Je ne comprenais pas vraiment ce qui m’arrivait, il serait sans doute plus juste de dire que je ne voulais pas comprendre. Elle ne quitta pas mes pensées de tout le reste de la journée, mais si je prenais plaisir à sentir cette chaleur qui m’envahissait, je ne parvenais pas à faire taire la voix qui me menaçait des pires douleurs si je me laissais bercer d’illusion.

J’étais perdu.


Je dormis mal cette nuit-là. Chaque fois que Morphée me prenait la main, il me menait près d’elle. Elle m’attendait, souriante, les bras ouverts attendant de me serrer contre elle, mais chaque fois je m’échappais poursuivi par la peur de me laisser aller à cette promesse de douceur inconnue.

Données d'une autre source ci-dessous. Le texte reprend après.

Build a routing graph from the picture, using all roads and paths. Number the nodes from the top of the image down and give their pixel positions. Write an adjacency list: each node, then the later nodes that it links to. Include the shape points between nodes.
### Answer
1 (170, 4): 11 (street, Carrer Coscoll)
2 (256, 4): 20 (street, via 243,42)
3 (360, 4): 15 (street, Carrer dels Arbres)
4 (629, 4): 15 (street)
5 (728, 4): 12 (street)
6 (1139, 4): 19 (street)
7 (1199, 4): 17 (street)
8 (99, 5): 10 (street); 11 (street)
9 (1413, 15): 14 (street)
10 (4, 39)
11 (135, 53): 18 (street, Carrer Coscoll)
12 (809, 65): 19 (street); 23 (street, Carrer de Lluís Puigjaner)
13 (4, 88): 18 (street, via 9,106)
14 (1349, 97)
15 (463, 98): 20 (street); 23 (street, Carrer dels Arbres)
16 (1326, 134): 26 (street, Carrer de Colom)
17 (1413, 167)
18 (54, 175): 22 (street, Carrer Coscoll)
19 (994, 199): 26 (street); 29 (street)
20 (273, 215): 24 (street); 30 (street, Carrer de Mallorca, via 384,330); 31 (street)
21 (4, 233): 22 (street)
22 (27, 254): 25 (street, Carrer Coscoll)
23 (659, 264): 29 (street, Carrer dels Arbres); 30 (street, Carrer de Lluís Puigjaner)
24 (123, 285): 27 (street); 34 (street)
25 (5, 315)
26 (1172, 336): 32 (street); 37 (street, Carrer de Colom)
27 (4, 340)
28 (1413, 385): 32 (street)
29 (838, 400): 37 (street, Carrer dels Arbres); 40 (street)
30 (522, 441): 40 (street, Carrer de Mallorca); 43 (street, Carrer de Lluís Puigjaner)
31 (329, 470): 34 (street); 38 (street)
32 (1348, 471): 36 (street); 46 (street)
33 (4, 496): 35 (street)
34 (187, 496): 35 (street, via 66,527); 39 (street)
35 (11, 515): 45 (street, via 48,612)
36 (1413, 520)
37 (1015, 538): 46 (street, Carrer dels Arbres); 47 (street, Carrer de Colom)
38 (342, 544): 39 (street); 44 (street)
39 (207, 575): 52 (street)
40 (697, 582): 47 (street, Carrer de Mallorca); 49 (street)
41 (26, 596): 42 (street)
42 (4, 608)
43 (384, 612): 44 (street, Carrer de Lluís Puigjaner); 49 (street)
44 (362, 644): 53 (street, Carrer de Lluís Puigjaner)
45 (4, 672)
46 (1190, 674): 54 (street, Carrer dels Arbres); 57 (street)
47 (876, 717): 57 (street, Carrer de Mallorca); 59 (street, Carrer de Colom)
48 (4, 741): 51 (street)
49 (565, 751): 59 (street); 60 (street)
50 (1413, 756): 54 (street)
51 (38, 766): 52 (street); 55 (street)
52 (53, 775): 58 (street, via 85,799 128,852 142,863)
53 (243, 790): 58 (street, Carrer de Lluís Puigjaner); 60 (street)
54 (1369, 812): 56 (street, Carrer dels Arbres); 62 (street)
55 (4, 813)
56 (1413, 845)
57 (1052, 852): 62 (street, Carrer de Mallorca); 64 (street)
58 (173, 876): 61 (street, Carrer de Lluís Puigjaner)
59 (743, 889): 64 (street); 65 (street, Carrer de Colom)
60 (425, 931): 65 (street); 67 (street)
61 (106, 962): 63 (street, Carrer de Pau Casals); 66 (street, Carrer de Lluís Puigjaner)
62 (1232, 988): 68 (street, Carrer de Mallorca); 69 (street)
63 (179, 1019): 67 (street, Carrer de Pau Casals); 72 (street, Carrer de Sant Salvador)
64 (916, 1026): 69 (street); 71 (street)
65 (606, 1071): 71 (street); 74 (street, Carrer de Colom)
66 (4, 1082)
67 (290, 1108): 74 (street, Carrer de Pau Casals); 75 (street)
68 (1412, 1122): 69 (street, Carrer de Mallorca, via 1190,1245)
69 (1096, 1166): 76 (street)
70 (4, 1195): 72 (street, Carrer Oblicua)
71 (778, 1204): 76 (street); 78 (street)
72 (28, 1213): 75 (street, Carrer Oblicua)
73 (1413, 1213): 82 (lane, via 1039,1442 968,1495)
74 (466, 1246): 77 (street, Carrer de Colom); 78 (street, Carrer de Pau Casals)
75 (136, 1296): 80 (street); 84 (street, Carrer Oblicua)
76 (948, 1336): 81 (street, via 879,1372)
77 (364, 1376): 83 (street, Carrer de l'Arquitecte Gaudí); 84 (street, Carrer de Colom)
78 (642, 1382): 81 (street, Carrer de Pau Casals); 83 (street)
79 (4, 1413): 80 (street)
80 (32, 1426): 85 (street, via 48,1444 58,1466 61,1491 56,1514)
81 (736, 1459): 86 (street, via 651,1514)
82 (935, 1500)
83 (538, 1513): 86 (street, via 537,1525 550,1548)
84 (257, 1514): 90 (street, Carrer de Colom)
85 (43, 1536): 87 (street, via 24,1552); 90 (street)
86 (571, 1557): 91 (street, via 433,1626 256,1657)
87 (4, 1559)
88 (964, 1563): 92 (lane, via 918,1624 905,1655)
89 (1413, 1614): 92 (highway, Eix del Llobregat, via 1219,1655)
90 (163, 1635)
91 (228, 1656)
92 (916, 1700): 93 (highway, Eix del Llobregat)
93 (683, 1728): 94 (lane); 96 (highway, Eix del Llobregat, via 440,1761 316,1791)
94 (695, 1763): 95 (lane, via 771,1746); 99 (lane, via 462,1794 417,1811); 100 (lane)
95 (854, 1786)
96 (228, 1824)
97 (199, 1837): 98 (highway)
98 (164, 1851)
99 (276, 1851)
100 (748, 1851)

Alors je me réveillais, trempé de sueur, et je priais qu’on me donne le courage de m’abandonner dans ses bras, fussent-ils que rêvés.


Le lendemain matin, je ne fis pas les soins comme elle me l’avait conseillé, bien au contraire. En début d’après-midi, je me refusais de plus réfléchir et d’entendre soi-disant raison. D’un coup de canif, je sectionnais deux points de suture et me représentais aux urgences de l’hôpital. Comme je l’avais deviné, c’est elle qu’on envoya pour s’occuper de moi.

Son sourire était encore plus beau que dans mes rêves. « Je ne devrais pas dire ça, mais je suis contente de vous revoir », furent ses mots pour m’accueillir. Je cherchais une réplique bien placée, mais ne trouvait rien à dire…



J’avais osé.

Je ne vous raconterais pas ce que nous nous sommes dit ensuite. Je ne suis d’ailleurs pas sûr de m’en souvenir avec exactitude. J’ai l’impression qu’il ne me reste que la musique de cet après-midi-là, que les paroles se sont envolées.

Je ne vous raconterais pas non plus ce que nous avons partagé ensuite, cela nous appartient, et puis je suppose que nombre d’entre vous ont déjà rêvé tout ce que nous avons vécu ensemble.


C’était il y a dix ans. De ce jour, je n’ai plus été le même homme. Bien sûr, j’ai toujours une sale gueule et les vieilles dames changent toujours de trottoir plutôt que de me rencontrer, mais quand je rentre chez moi, le soir, elle est là, elle m’accueille de son sourire.